Records supplied —
>>
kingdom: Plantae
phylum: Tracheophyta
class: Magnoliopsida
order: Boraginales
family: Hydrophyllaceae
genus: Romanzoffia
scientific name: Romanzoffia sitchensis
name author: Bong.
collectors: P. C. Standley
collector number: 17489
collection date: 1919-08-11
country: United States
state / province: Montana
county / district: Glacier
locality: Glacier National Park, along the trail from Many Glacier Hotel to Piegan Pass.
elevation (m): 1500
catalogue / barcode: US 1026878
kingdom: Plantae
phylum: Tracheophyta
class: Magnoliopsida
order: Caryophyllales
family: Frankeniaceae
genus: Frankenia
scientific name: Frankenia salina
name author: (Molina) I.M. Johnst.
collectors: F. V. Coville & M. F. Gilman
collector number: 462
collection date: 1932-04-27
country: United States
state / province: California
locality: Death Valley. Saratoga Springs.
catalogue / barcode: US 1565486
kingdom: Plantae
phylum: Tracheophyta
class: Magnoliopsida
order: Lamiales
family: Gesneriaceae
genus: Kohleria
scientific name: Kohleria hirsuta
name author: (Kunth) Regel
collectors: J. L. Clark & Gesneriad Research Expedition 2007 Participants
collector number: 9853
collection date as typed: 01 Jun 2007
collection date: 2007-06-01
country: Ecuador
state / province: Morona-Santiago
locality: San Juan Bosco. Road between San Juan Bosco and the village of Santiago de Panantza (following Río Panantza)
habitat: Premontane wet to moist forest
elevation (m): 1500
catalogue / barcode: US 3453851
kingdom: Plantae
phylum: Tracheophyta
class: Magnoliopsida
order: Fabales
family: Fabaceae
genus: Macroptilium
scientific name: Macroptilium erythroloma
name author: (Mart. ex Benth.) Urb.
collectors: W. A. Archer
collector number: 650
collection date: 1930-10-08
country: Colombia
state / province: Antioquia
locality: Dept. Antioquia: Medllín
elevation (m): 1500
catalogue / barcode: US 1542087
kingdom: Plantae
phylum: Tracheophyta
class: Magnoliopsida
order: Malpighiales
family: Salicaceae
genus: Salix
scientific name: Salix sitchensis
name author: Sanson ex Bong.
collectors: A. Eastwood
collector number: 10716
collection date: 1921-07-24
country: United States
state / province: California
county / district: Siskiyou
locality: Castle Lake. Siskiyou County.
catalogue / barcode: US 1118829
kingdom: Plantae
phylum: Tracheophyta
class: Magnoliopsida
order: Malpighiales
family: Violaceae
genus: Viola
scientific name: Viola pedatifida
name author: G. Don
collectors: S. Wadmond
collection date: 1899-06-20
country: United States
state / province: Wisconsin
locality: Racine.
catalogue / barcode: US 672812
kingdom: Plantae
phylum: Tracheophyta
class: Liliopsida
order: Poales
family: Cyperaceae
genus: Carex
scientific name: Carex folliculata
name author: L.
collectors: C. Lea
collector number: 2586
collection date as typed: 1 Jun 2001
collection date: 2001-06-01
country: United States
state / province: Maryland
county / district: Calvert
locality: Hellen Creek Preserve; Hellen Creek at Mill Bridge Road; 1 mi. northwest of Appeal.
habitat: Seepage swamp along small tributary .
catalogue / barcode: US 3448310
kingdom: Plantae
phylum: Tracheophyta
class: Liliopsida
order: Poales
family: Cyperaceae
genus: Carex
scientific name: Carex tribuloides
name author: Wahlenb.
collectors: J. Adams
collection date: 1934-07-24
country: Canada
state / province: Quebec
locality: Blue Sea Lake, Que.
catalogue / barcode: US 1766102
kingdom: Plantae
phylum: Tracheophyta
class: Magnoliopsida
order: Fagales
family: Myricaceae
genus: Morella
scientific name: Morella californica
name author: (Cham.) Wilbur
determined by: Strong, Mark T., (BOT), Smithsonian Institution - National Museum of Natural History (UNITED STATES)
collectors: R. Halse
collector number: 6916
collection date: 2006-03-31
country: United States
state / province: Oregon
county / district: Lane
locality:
<<
Aim —
Reproduce all of the lines above verbatim, with no changes.

Output of the exercise —
kingdom: Plantae
phylum: Tracheophyta
class: Magnoliopsida
order: Boraginales
family: Hydrophyllaceae
genus: Romanzoffia
scientific name: Romanzoffia sitchensis
name author: Bong.
collectors: P. C. Standley
collector number: 17489
collection date: 1919-08-11
country: United States
state / province: Montana
county / district: Glacier
locality: Glacier National Park, along the trail from Many Glacier Hotel to Piegan Pass.
elevation (m): 1500
catalogue / barcode: US 1026878
kingdom: Plantae
phylum: Tracheophyta
class: Magnoliopsida
order: Caryophyllales
family: Frankeniaceae
genus: Frankenia
scientific name: Frankenia salina
name author: (Molina) I.M. Johnst.
collectors: F. V. Coville & M. F. Gilman
collector number: 462
collection date: 1932-04-27
country: United States
state / province: California
locality: Death Valley. Saratoga Springs.
catalogue / barcode: US 1565486
kingdom: Plantae
phylum: Tracheophyta
class: Magnoliopsida
order: Lamiales
family: Gesneriaceae
genus: Kohleria
scientific name: Kohleria hirsuta
name author: (Kunth) Regel
collectors: J. L. Clark & Gesneriad Research Expedition 2007 Participants
collector number: 9853
collection date as typed: 01 Jun 2007
collection date: 2007-06-01
country: Ecuador
state / province: Morona-Santiago
locality: San Juan Bosco. Road between San Juan Bosco and the village of Santiago de Panantza (following Río Panantza)
habitat: Premontane wet to moist forest
elevation (m): 1500
catalogue / barcode: US 3453851
kingdom: Plantae
phylum: Tracheophyta
class: Magnoliopsida
order: Fabales
family: Fabaceae
genus: Macroptilium
scientific name: Macroptilium erythroloma
name author: (Mart. ex Benth.) Urb.
collectors: W. A. Archer
collector number: 650
collection date: 1930-10-08
country: Colombia
state / province: Antioquia
locality: Dept. Antioquia: Medllín
elevation (m): 1500
catalogue / barcode: US 1542087
kingdom: Plantae
phylum: Tracheophyta
class: Magnoliopsida
order: Malpighiales
family: Salicaceae
genus: Salix
scientific name: Salix sitchensis
name author: Sanson ex Bong.
collectors: A. Eastwood
collector number: 10716
collection date: 1921-07-24
country: United States
state / province: California
county / district: Siskiyou
locality: Castle Lake. Siskiyou County.
catalogue / barcode: US 1118829
kingdom: Plantae
phylum: Tracheophyta
class: Magnoliopsida
order: Malpighiales
family: Violaceae
genus: Viola
scientific name: Viola pedatifida
name author: G. Don
collectors: S. Wadmond
collection date: 1899-06-20
country: United States
state / province: Wisconsin
locality: Racine.
catalogue / barcode: US 672812
kingdom: Plantae
phylum: Tracheophyta
class: Liliopsida
order: Poales
family: Cyperaceae
genus: Carex
scientific name: Carex folliculata
name author: L.
collectors: C. Lea
collector number: 2586
collection date as typed: 1 Jun 2001
collection date: 2001-06-01
country: United States
state / province: Maryland
county / district: Calvert
locality: Hellen Creek Preserve; Hellen Creek at Mill Bridge Road; 1 mi. northwest of Appeal.
habitat: Seepage swamp along small tributary .
catalogue / barcode: US 3448310
kingdom: Plantae
phylum: Tracheophyta
class: Liliopsida
order: Poales
family: Cyperaceae
genus: Carex
scientific name: Carex tribuloides
name author: Wahlenb.
collectors: J. Adams
collection date: 1934-07-24
country: Canada
state / province: Quebec
locality: Blue Sea Lake, Que.
catalogue / barcode: US 1766102
kingdom: Plantae
phylum: Tracheophyta
class: Magnoliopsida
order: Fagales
family: Myricaceae
genus: Morella
scientific name: Morella californica
name author: (Cham.) Wilbur
determined by: Strong, Mark T., (BOT), Smithsonian Institution - National Museum of Natural History (UNITED STATES)
collectors: R. Halse
collector number: 6916
collection date: 2006-03-31
country: United States
state / province: Oregon
county / district: Lane
locality:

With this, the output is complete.